Pay Gap and Parenthood
  • One factor that significantly impacted how men were paid versus women was childbirth.
  • Women faced pay penalties at work due to their increased parenting responsibilities and a slower ascent up the pay scale.

Factors Supporting the Narrowing of Gender Employment Gap

Contraceptive Pills
  • By the end of the 1960s, as easy-to-use contraceptive pills became more popular. So, women could exercise greater control over childbirth and plan careers and motherhood.
  • Women also ventured beyond the services sector, studying law, economics, and medicine.

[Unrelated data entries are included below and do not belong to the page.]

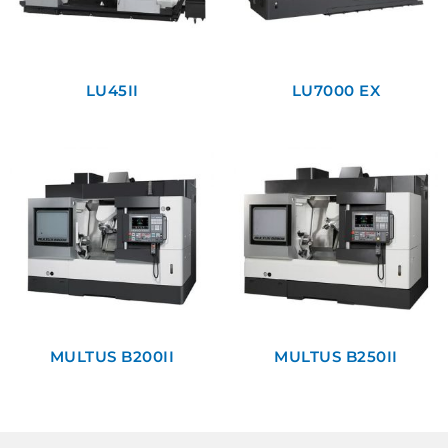
LU45II
LU7000 EX
MULTUS B200II
MULTUS B250II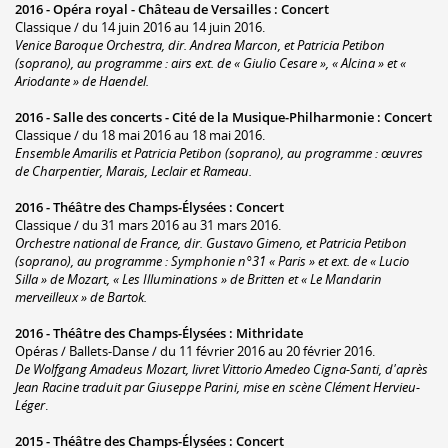
2016 -
Opéra royal - Château de Versailles
:
Concert
Classique / du 14 juin 2016 au 14 juin 2016.
Venice Baroque Orchestra, dir. Andrea Marcon, et Patricia Petibon
(soprano), au programme : airs ext. de « Giulio Cesare », « Alcina » et «
Ariodante » de Haendel.
2016 -
Salle des concerts - Cité de la Musique-Philharmonie
:
Concert
Classique / du 18 mai 2016 au 18 mai 2016.
Ensemble Amarilis et Patricia Petibon (soprano), au programme : œuvres
de Charpentier, Marais, Leclair et Rameau.
2016 -
Théâtre des Champs-Élysées
:
Concert
Classique / du 31 mars 2016 au 31 mars 2016.
Orchestre national de France, dir. Gustavo Gimeno, et Patricia Petibon
(soprano), au programme : Symphonie n°31 « Paris » et ext. de « Lucio
Silla » de Mozart, « Les Illuminations » de Britten et « Le Mandarin
merveilleux » de Bartok.
2016 -
Théâtre des Champs-Élysées
:
Mithridate
Opéras / Ballets-Danse / du 11 février 2016 au 20 février 2016.
De Wolfgang Amadeus Mozart, livret Vittorio Amedeo Cigna-Santi, d'après
Jean Racine traduit par Giuseppe Parini, mise en scène Clément Hervieu-
Léger
.
2015 -
Théâtre des Champs-Élysées
:
Concert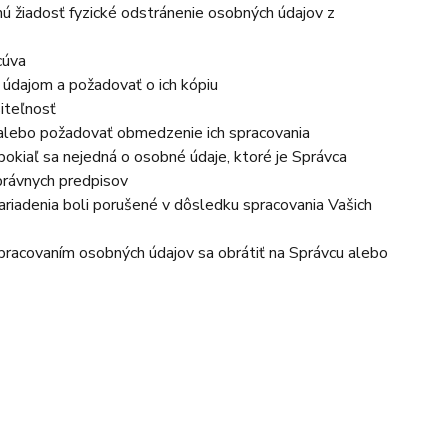
nú žiadosť fyzické odstránenie osobných údajov z
cúva
 údajom a požadovať o ich kópiu
iteľnosť
 alebo požadovať obmedzenie ich spracovania
okiaľ sa nejedná o osobné údaje, ktoré je Správca
právnych predpisov
ariadenia boli porušené v dôsledku spracovania Vašich
 spracovaním osobných údajov sa obrátiť na Správcu alebo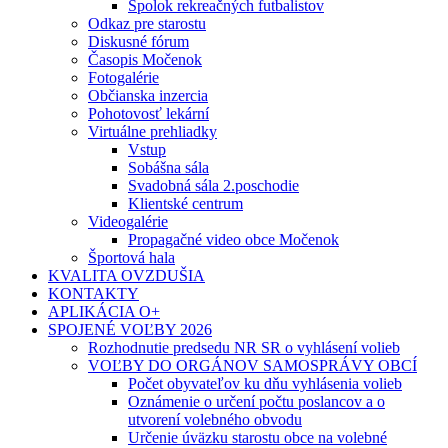
Spolok rekreačných futbalistov
Odkaz pre starostu
Diskusné fórum
Časopis Močenok
Fotogalérie
Občianska inzercia
Pohotovosť lekární
Virtuálne prehliadky
Vstup
Sobášna sála
Svadobná sála 2.poschodie
Klientské centrum
Videogalérie
Propagačné video obce Močenok
Športová hala
KVALITA OVZDUŠIA
KONTAKTY
APLIKÁCIA O+
SPOJENÉ VOĽBY 2026
Rozhodnutie predsedu NR SR o vyhlásení volieb
VOĽBY DO ORGÁNOV SAMOSPRÁVY OBCÍ
Počet obyvateľov ku dňu vyhlásenia volieb
Oznámenie o určení počtu poslancov a o
utvorení volebného obvodu
Určenie úväzku starostu obce na volebné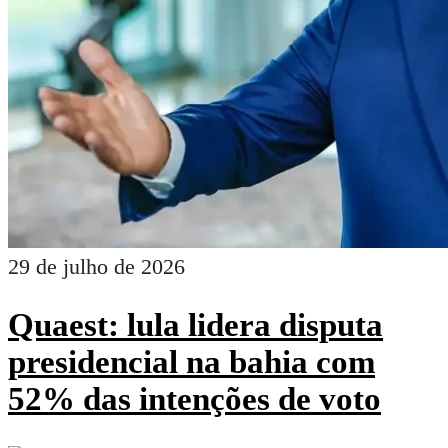
29 de julho de 2026
Quaest: lula lidera disputa
presidencial na bahia com
52% das intenções de voto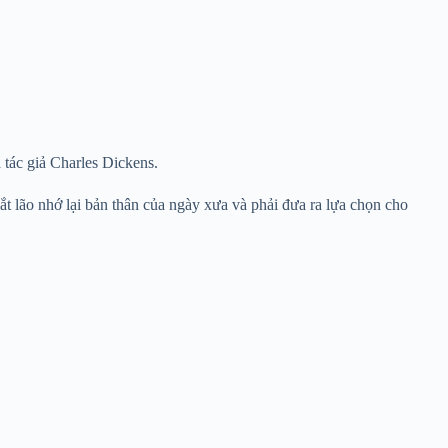
 tác giả Charles Dickens.
t lão nhớ lại bản thân của ngày xưa và phải đưa ra lựa chọn cho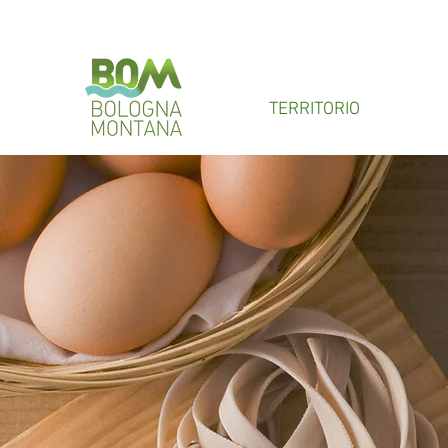
TERRITORIO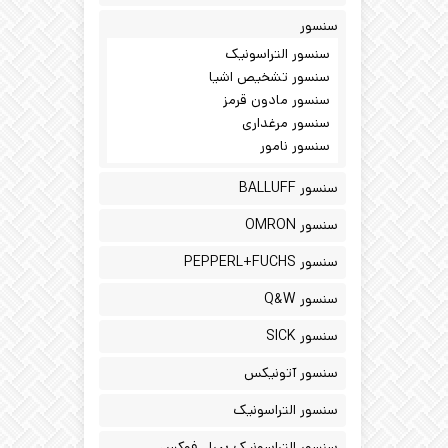
سنسور
سنسور التراسونیک
سنسور تشخیص اشیا
سنسور مادون قرمز
سنسور مرغداری
سنسور نامور
سنسور BALLUFF
سنسور OMRON
سنسور PEPPERL+FUCHS
سنسور Q&W
سنسور SICK
سنسور آتونیکس
سنسور التراسونیک
سنسور التراسونیک پپرل فوکس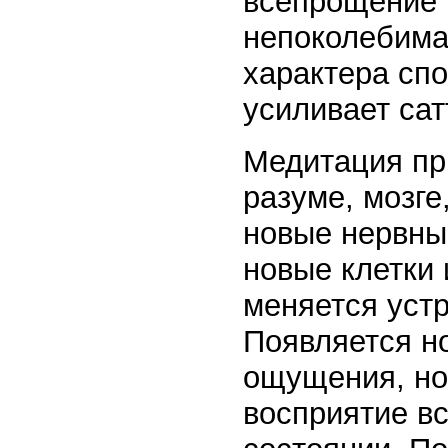
всепрощение и
непоколебимая
характера сп
усиливает сат
Медитация пр
разуме, мозге
новые нервные
новые клетки
меняется уст
Появляется н
ощущения, но
восприятие вс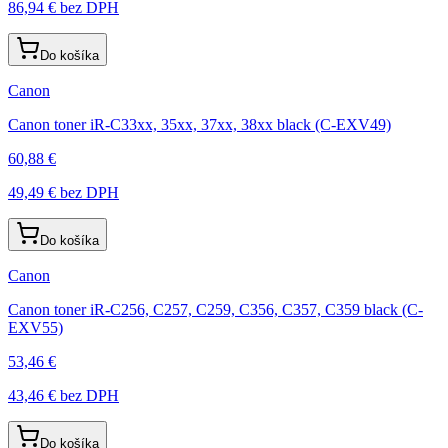
86,94 €
bez DPH
Do košíka
Canon
Canon toner iR-C33xx, 35xx, 37xx, 38xx black (C-EXV49)
60,88 €
49,49 €
bez DPH
Do košíka
Canon
Canon toner iR-C256, C257, C259, C356, C357, C359 black (C-
EXV55)
53,46 €
43,46 €
bez DPH
Do košíka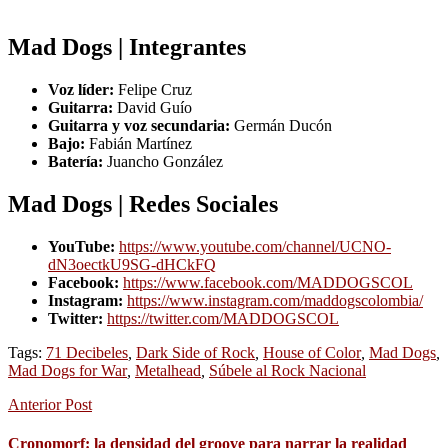
Mad Dogs | Integrantes
Voz líder:
Felipe Cruz
Guitarra:
David Guío
Guitarra y voz secundaria:
Germán Ducón
Bajo:
Fabián Martínez
Batería:
Juancho González
Mad Dogs | Redes Sociales
YouTube:
https://www.youtube.com/channel/UCNO-
dN3oectkU9SG-dHCkFQ
Facebook:
https://www.facebook.com/MADDOGSCOL
Instagram:
https://www.instagram.com/maddogscolombia/
Twitter:
https://twitter.com/MADDOGSCOL
Tags:
71 Decibeles
,
Dark Side of Rock
,
House of Color
,
Mad Dogs
,
Mad Dogs for War
,
Metalhead
,
Súbele al Rock Nacional
Anterior Post
Cronomorf: la densidad del groove para narrar la realidad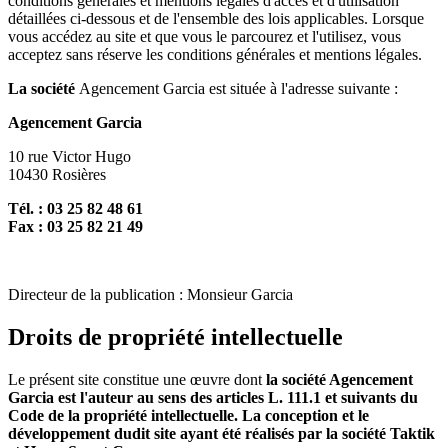
conditions générales et mentions légales d'accès et d'utilisation
détaillées ci-dessous et de l'ensemble des lois applicables. Lorsque
vous accédez au site et que vous le parcourez et l'utilisez, vous
acceptez sans réserve les conditions générales et mentions légales.
La société
Agencement Garcia est située à l'adresse suivante :
Agencement Garcia
10 rue Victor Hugo
10430 Rosières
Tél. : 03 25 82 48 61
Fax : 03 25 82 21 49
Directeur de la publication : Monsieur Garcia
Droits de propriété intellectuelle
Le présent site constitue une œuvre dont
la société Agencement
Garcia est l'auteur au sens des articles L. 111.1 et suivants du
Code de la propriété intellectuelle. La conception et le
développement dudit site ayant été réalisés par la société Taktik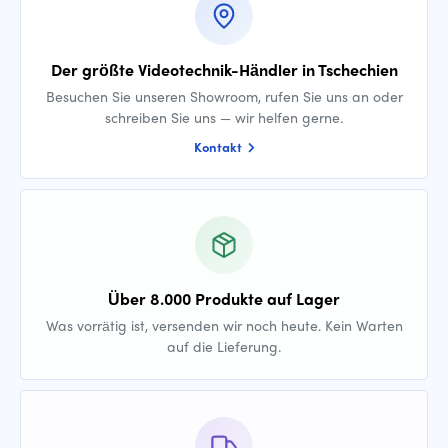
Der größte Videotechnik-Händler in Tschechien
Besuchen Sie unseren Showroom, rufen Sie uns an oder
schreiben Sie uns — wir helfen gerne.
Kontakt
Über 8.000 Produkte auf Lager
Was vorrätig ist, versenden wir noch heute. Kein Warten
auf die Lieferung.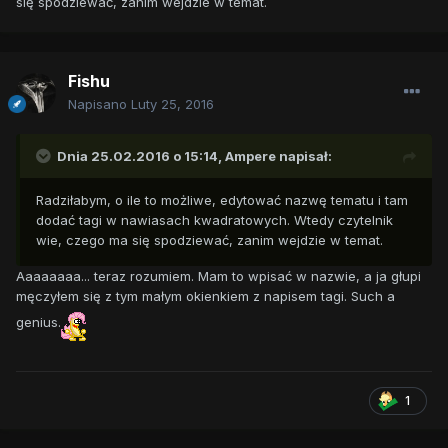
się spodziewać, zanim wejdzie w temat.
Fishu
Napisano
Luty 25, 2016
Dnia 25.02.2016 o 15:14,
Ampere
napisał:
Radziłabym, o ile to możliwe, edytować nazwę tematu i tam
dodać tagi w nawiasach kwadratowych. Wtedy czytelnik
wie, czego ma się spodziewać, zanim wejdzie w temat.
Aaaaaaaa... teraz rozumiem. Mam to wpisać w nazwie, a ja głupi
męczyłem się z tym małym okienkiem z napisem tagi. Such a
genius.
1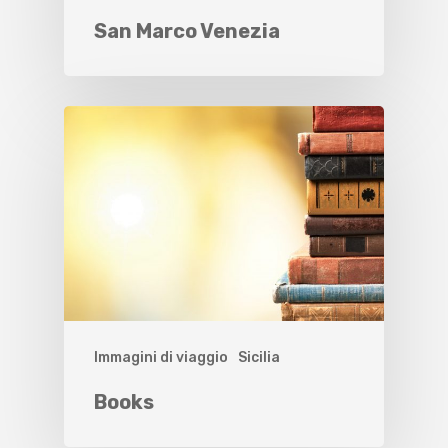
San Marco Venezia
Immagini di viaggio
Sicilia
Books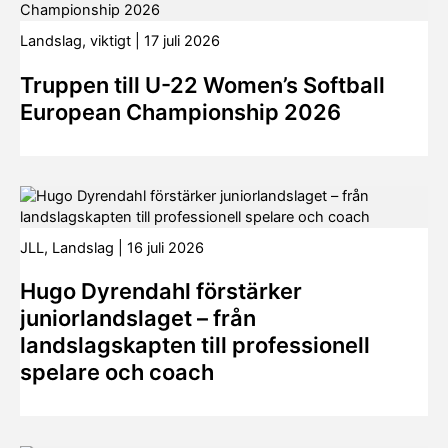
Landslag
,
viktigt
|
17 juli 2026
Truppen till U-22 Women’s Softball
European Championship 2026
JLL
,
Landslag
|
16 juli 2026
Hugo Dyrendahl förstärker
juniorlandslaget – från
landslagskapten till professionell
spelare och coach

[UPSC Mains 2023] Distinguish between ‘care economy’ and ‘monetized economy’. How can care economy be brought into monetized economy through women empowerment? (Answer in 250 words) 15

  • Care economy involves unpaid/underpaid work such as domestic work, agricultural labour, childcare, nursing, etc. Women are the primary drivers of the care economy.
  • Care economy can be brought into monetized economy by
    1. valuing and accounting for the unpaid labour (taking unpaid labour such as domestic work into account in GDP calculations) and
    2. enhancing the participation of women in the labour force through women empowerment, education, skilling, increasing the age of marriage, control over childbirth, reservation for women, etc.)

Nobel Prize in Economics

  • It is the popular name of Sveriges Riksbank Prize in Economic Sciences.
  • It was not part of Alfred Nobel’s 1895 will that established the different Nobel Prizes.
  • In 1968, Sveriges Riksbank (Sweden’s central bank) established this Prize.
  • It is based on the donation received by the Nobel Foundation from Sveriges Riksbank.
  • The first prize in economic sciences was awarded to Ragnar Frisch and Jan Tinbergen in 1969.
  • It is awarded by the Royal Swedish Academy of Sciences, Stockholm, Sweden, according to the same principles as the Nobel Prizes awarded since 1901.